-- Extracted text follows --

This is slave labor to my own project.
This is what the DIY and maker movements really look like.
And this is an analogy for today's construction and manufacturing world
with brute-force assembly techniques.
And this is exactly why I started studying
how to program physical materials to build themselves.
But there is another world.
Today at the micro- and nanoscales,
there's an unprecedented revolution happening.
And this is the ability to program physical and biological materials
to change shape, change properties
and even compute outside of silicon-based matter.
There's even a software called cadnano
that allows us to design three-dimensional shapes
like nano robots or drug delivery systems
and use DNA to self-assemble those functional structures.
But if we look at the human scale,
there's massive problems that aren't being addressed
by those nanoscale technologies.
If we look at construction and manufacturing,
there's major inefficiencies, energy consumption
and excessive labor techniques.
In infrastructure, let's just take one example.
Take piping.
In water pipes, we have fixed-capacity water pipes
that have fixed flow rates, except for expensive pumps and valves.
We bury them in the ground.
If anything changes -- if the environment changes,
the ground moves, or demand changes --
we have to start from scratch and take them out and replace them.
So I'd like to propose that we can combine those two worlds,
that we can combine the world of the nanoscale programmable adaptive materials
and the built environment.
And I don't mean automated machines.
I don't just mean smart machines that replace humans.
But I mean programmable materials that build themselves.
And that's called self-assembly,
which is a process by which disordered parts build an ordered structure
through only local interaction.
So what do we need if we want to do this at the human scale?
We need a few simple ingredients.
The first ingredient is materials and geometry,
and that needs to be tightly coupled with the energy source.
And you can use passive energy --
so heat, shaking, pneumatics, gravity, magnetics.
And then you need smartly designed interactions.
And those interactions allow for error correction,
and they allow the shapes to go from one state to another state.
So now I'm going to show you a number of projects that we've built,
from one-dimensional, two-dimensional, three-dimensional
and even four-dimensional systems.
So in one-dimensional systems --
this is a project called the self-folding proteins.
And the idea is that you take the three-dimensional structure of a protein --
in this case it's the crambin protein --
you take the backbone -- so no cross-linking, no environmental interactions --
and you break that down into a series of components.
And then we embed elastic.
And when I throw this up into the air and catch it,
it has the full three-dimensional structure of the protein, all of the intricacies.
And this gives us a tangible model
of the three-dimensional protein and how it folds
and all of the intricacies of the geometry.
So we can study this as a physical, intuitive model.
And we're also translating that into two-dimensional systems --
so flat sheets that can self-fold into three-dimensional structures.
In three dimensions, we did a project last year at TEDGlobal
with Autodesk and Arthur Olson
where we looked at autonomous parts --
so individual parts not pre-connected that can come together on their own.
And we built 500 of these glass beakers.
They had different molecular structures inside
and different colors that could be mixed and matched.
And we gave them away to all the TEDsters.
And so these became intuitive models
to understand how molecular self-assembly works at the human scale.
This is the polio virus.
You shake it hard and it breaks apart.
And then you shake it randomly
and it starts to error correct and built the structure on its own.

-- Extracted text concluded --

## Directions
A - Answer these questions about the talk on self-assembly:
(i) What software lets designers use DNA to self-assemble three-dimensional shapes?
(ii) Which protein did the self-folding proteins project model?
(iii) How many glass beakers were built for the TEDGlobal project?
B - In one to three sentences, explain why the talk on self-assembly treats buried water pipes as a problem.
C - Please continue the talk on self-assembly from its final line, keeping the same spoken style.

-- Record set follows --

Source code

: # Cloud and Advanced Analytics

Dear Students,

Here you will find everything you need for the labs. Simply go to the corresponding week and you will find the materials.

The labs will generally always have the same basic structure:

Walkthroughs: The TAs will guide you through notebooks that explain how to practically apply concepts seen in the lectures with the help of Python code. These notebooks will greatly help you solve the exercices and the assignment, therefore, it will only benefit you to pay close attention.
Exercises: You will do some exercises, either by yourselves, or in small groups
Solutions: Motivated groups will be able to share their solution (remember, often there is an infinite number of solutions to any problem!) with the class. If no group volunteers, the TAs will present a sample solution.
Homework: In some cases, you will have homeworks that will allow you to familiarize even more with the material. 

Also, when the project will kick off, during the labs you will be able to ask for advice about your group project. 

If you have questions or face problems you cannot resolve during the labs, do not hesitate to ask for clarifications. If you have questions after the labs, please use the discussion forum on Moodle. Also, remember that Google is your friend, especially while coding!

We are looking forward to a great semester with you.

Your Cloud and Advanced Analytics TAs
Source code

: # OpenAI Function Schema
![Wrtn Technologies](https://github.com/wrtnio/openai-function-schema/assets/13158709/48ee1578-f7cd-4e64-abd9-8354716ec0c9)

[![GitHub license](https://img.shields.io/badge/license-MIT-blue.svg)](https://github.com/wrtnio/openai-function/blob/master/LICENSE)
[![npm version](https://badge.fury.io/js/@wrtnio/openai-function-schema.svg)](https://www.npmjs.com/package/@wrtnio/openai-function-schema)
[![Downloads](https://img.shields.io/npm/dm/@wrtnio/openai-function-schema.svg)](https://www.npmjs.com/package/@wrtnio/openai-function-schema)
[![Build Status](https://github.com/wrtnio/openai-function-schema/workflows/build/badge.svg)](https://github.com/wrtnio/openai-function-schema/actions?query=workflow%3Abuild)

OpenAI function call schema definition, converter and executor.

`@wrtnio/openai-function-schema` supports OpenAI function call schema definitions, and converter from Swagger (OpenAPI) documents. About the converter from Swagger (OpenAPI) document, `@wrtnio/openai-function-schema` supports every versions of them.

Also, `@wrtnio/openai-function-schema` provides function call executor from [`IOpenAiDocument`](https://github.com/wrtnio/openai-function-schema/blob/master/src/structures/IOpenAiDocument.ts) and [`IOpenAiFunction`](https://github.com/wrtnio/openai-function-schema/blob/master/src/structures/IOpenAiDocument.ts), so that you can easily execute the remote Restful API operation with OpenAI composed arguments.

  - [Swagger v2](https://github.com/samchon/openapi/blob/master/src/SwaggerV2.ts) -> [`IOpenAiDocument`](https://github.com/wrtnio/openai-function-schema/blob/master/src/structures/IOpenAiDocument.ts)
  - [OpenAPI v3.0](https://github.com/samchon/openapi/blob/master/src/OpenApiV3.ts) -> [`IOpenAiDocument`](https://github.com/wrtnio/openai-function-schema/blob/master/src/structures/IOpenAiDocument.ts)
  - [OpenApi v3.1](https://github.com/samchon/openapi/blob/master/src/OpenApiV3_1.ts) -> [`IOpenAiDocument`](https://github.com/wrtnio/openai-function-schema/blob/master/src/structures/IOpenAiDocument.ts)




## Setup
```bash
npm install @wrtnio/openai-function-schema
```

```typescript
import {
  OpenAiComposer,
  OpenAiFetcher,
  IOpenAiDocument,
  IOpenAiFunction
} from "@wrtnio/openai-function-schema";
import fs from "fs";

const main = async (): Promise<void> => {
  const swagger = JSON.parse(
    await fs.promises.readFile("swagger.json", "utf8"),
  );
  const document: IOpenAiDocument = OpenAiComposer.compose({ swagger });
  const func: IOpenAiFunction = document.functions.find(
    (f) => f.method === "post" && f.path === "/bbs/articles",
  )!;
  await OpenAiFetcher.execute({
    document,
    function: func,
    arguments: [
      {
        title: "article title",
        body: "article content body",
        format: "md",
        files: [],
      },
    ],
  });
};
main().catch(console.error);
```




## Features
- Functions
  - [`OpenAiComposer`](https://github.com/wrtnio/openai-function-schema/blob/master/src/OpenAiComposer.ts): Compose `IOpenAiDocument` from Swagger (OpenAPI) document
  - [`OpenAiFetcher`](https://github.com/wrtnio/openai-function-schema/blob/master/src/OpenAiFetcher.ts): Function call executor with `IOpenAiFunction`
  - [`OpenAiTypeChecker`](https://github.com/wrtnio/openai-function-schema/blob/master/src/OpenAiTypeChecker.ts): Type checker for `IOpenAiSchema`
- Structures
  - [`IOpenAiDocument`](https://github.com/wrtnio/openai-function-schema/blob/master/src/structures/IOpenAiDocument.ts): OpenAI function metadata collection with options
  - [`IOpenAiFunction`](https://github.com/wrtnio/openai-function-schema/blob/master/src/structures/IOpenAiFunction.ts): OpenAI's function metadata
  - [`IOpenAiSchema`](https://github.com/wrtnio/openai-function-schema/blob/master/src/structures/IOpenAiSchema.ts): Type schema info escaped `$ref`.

-- Record set concluded --

## Responses by item number
A -
(i) cadnano
(ii) The crambin protein
(iii) 500

B - The pipes have a fixed capacity and fixed flow rates, which can only be changed with expensive pumps and valves. They are buried in the ground, so if the environment changes, the ground moves or demand changes, they must be taken out and replaced from scratch.

C -
And this is demonstrating that through random energy,
we can build non-random shapes.
We even demonstrated that we can do this at a much larger scale.
Last year at TED Long Beach,
we built an installation that builds installations.
The idea was, could we self-assemble furniture-scale objects?
So we built a large rotating chamber,
and people would come up and spin the chamber faster or slower,
adding energy to the system
and getting an intuitive understanding of how self-assembly works
and how we could use this
as a macroscale construction or manufacturing technique for products.
So remember, I said 4D.
So today for the first time, we're unveiling a new project,
which is a collaboration with Stratasys,
and it's called 4D printing.
The idea behind 4D printing
is that you take multi-material 3D printing --
so you can deposit multiple materials --
and you add a new capability,
which is transformation,
that right off the bed,
the parts can transform from one shape to another shape directly on their own.
And this is like robotics without wires or motors.
So you completely print this part,
and it can transform into something else.
We also worked with Autodesk on a software they're developing called Project Cyborg.
And this allows us to simulate this self-assembly behavior
and try to optimize which parts are folding when.
But most importantly, we can use this same software
for the design of nanoscale self-assembly systems
and human scale self-assembly systems.
These are parts being printed with multi-material properties.
Here's the first demonstration.
A single strand dipped in water
that completely self-folds on its own
into the letters M I T.
I'm biased.
This is another part, single strand, dipped in a bigger tank
that self-folds into a cube, a three-dimensional structure, on its own.
So no human interaction.
And we think this is the first time
that a program and transformation
has been embedded directly into the materials themselves.
And it also might just be the manufacturing technique
that allows us to produce more adaptive infrastructure in the future.
So I know you're probably thinking,
okay, that's cool, but how do we use any of this stuff for the built environment?
So I've started a lab at MIT,
and it's called the Self-Assembly Lab.
And we're dedicated to trying to develop programmable materials
for the built environment.
And we think there's a few key sectors
that have fairly near-term applications.
One of those is in extreme environments.
These are scenarios where it's difficult to build,
our current construction techniques don't work,
it's too large, it's too dangerous, it's expensive, too many parts.
And space is a great example of that.
We're trying to design new scenarios for space
that have fully reconfigurable and self-assembly structures
that can go from highly functional systems from one to another.
Let's go back to infrastructure.
In infrastructure, we're working with a company out of Boston called Geosyntec.
And we're developing a new paradigm for piping.
Imagine if water pipes could expand or contract
to change capacity or change flow rate,
or maybe even undulate like peristaltics to move the water themselves.
So this isn't expensive pumps or valves.
This is a completely programmable and adaptive pipe on its own.
So I want to remind you today
of the harsh realities of assembly in our world.
These are complex things built with complex parts
that come together in complex ways.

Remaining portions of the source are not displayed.